Jeszcze pod koniec ubiegłego roku kredyt z dopłatą mogli otrzymać tylko mieszkańcy mniejszych miast, gdzie średnie ceny mieszkań mieściły się w maksymalnych limitach cen metra kwadratowego ustalonych w ustawie.
Tymczasem nie dość, że ceny nieruchomości w ostatnich miesiącach spadły nawet o 20 proc., to jeszcze limity zostały w drugim kwartale zwiększone. We Wrocławiu np. maksymalny limit ceny mkw. wynosi dzisiaj 6295 zł, czyli o ponad 600 zł więcej niż w pierwszym kwartale 2009 roku. To pozwala klientom szukać mieszkania w większości lokalizacji w tym mieście. Tym bardziej że do zaciągania kredytów z dopłatą coraz częściej zachęcają sami deweloperzy borykający się z problemem słabej sprzedaży.

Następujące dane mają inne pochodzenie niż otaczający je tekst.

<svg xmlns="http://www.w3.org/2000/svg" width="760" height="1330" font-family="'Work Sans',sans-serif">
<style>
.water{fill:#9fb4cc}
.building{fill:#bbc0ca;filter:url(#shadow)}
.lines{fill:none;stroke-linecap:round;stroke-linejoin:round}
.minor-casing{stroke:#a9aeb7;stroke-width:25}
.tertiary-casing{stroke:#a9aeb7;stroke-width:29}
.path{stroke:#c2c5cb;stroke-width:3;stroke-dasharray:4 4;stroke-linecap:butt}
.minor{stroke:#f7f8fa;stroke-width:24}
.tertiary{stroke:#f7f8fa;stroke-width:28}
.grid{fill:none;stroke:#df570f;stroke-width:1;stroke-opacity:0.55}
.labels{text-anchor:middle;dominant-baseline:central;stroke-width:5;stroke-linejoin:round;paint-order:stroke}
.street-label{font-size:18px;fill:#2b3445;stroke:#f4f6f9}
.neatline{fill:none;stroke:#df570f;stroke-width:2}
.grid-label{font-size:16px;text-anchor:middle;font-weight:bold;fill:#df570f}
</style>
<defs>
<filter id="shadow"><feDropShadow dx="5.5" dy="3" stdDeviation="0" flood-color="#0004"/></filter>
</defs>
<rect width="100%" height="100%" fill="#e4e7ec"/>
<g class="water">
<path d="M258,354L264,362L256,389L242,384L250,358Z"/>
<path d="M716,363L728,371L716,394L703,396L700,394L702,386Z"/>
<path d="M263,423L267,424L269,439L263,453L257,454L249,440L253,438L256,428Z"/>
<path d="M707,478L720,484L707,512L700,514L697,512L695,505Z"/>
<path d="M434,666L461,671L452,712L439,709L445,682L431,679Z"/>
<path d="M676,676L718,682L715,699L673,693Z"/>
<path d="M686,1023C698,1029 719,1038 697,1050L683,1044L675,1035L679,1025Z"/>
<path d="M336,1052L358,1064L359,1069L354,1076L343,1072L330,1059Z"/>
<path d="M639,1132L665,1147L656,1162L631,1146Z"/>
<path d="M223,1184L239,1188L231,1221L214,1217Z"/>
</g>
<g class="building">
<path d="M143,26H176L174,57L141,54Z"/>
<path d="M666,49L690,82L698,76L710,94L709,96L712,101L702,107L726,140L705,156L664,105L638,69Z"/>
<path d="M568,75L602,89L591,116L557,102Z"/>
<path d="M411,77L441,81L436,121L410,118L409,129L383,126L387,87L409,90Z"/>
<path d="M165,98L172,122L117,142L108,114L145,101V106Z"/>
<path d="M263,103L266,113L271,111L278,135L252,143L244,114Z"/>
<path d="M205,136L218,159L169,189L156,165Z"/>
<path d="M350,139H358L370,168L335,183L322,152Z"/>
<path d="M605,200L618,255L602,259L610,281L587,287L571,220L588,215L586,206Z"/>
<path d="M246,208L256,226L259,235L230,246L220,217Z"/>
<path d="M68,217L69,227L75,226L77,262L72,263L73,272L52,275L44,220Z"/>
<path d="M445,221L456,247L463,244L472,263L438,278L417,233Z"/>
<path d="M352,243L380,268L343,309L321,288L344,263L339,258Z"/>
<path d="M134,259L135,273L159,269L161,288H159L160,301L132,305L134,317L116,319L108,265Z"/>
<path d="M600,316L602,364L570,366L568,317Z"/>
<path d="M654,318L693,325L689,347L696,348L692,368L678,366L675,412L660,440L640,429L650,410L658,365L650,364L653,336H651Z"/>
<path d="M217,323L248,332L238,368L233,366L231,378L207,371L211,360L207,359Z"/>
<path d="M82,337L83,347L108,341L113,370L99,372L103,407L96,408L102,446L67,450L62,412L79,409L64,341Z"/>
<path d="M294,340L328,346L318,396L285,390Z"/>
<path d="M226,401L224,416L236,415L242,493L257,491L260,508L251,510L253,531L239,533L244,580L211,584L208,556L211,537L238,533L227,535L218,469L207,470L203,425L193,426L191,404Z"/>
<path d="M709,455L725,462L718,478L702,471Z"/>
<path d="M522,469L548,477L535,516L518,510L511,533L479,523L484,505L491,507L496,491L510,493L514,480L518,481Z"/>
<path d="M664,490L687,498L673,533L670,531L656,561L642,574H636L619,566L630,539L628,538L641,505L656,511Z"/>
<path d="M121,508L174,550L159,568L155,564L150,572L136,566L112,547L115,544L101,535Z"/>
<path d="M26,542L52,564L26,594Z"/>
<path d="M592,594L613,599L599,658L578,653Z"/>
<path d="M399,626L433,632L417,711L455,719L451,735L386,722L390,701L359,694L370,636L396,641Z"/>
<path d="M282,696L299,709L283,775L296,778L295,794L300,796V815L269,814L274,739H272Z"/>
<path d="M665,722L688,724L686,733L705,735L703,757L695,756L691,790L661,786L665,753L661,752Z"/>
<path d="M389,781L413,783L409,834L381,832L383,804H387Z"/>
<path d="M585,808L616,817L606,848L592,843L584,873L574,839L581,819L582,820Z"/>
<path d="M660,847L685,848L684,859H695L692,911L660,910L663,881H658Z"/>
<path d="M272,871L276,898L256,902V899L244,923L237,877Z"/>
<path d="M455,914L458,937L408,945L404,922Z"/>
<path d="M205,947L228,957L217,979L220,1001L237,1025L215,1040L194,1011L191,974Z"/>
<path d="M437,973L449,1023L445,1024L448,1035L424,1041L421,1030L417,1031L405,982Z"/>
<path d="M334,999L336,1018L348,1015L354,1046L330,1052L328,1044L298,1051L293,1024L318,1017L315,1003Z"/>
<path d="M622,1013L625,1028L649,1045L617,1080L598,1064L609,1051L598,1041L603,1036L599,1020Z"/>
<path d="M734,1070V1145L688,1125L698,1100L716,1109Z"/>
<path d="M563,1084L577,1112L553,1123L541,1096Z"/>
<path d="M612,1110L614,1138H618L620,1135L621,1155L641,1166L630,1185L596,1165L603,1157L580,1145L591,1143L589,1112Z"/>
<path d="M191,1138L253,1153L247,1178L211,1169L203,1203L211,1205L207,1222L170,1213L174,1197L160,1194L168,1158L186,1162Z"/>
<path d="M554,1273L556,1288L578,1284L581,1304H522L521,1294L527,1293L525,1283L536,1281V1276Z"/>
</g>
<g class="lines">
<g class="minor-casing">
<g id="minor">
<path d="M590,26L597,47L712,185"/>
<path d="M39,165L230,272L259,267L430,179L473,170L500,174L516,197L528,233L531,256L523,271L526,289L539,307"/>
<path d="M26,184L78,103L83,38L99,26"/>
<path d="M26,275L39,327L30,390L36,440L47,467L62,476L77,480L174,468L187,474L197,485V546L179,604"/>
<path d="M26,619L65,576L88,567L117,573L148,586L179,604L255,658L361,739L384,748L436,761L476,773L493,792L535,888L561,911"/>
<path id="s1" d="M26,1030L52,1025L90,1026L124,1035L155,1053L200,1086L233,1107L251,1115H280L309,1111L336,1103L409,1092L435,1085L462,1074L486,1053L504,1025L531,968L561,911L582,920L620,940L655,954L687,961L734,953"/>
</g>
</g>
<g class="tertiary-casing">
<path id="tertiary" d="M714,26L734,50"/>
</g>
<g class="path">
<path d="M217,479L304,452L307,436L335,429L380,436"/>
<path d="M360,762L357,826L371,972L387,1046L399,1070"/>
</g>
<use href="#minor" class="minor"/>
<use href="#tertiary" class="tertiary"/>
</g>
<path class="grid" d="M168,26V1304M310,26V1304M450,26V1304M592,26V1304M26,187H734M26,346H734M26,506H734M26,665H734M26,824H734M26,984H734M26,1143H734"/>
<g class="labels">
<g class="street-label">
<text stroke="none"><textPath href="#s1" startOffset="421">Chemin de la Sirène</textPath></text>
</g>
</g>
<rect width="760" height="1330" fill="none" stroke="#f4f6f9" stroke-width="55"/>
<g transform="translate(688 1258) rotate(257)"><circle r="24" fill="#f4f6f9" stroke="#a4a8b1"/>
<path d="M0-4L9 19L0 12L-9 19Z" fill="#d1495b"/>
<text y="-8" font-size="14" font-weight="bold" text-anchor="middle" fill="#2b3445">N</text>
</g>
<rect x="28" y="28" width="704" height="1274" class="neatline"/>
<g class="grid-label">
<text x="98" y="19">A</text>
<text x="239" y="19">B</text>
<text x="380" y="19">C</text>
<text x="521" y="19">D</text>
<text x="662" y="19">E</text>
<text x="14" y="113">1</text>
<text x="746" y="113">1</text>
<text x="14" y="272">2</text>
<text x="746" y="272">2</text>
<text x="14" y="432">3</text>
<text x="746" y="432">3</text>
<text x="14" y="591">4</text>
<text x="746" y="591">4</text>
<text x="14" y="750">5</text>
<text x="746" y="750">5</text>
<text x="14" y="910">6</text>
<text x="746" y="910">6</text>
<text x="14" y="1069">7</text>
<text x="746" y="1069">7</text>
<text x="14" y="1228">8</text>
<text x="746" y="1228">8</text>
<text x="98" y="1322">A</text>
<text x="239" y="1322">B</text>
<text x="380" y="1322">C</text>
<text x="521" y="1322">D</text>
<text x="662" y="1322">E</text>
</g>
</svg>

Aby się o tym przekonać, wystarczy spojrzeć na dane Związku Banków Polskich. Jeszcze w pierwszym kwartale ubiegłego roku banki udzieliły 60 tys. kredytów hipotecznych na kwotę 12 mld zł. Mniej więcej trzy czwarte z nich to kredyty we frankach szwajcarskich. Tymczasem w pierwszych trzech miesiącach tego roku banki sprzedały tylko 35 tys. kredytów hipotecznych (spadek o 41 proc. rok do roku), z czego ponad 60 proc. to kredyty złotowe.
Według analityków w drugim kwartale kredyty złotowe wyjdą już na zdecydowane prowadzenie, zostawiając kredyty frankowe daleko w tyle. Złotemu będzie zdecydowanie pomagała właśnie możliwość uzyskania rządowych dopłat, a także coraz większa liczba banków uczestniczących w programie. – Jeszcze w tym miesiącu podpiszemy umowy z kolejnymi trzema instytucjami – zapowiada Ewa Balicka z BGK. W ten sposób klienci będą mogli wybrać jedną z ofert 12 banków. Ich lista jest dostępna na stronie www.bgk.pl.
A większa liczba banków oferujących kredyt w programie „Rodzina na swoim” to większa konkurencja i tym samym więcej korzyści dla samych klientów. Będą oni mieli więc szansę np. na negocjowanie niższych marż, co przynosi dodatkowe oszczędności, zdecydowanie większe niż w przypadku kredytów we frankach szwajcarskich.
Dla kogo kredyt z pomocą państwa
Dla rodzin
O kredyt z dopłatą mogą starać się małżeństwa bądź osoby samotnie wychowujące dzieci. By zwiększyć swoją zdolność kredytową, w wyliczeniach można uwzględnić najbliższą rodzinę. Na kredyt nie mają jednak szans single.
Powierzchnia i limity
Powierzchnia kredytowanego mieszkania nie powinna przekraczać 75 mkw., a domu 140 mkw. Cena mkw. nie powinna przekroczyć limitów dla poszczególnych miast. Są one dostępne na stronie bgk.pl
Dopłaty przez osiem lat
Przez osiem lat budżet będzie dopłacał do raty połowę odsetek. To one zwykle początkowo stanowią większość raty. Dzięki dopłacie można zmniejszyć swoje miesięczne zobowiązanie nawet o 50 proc.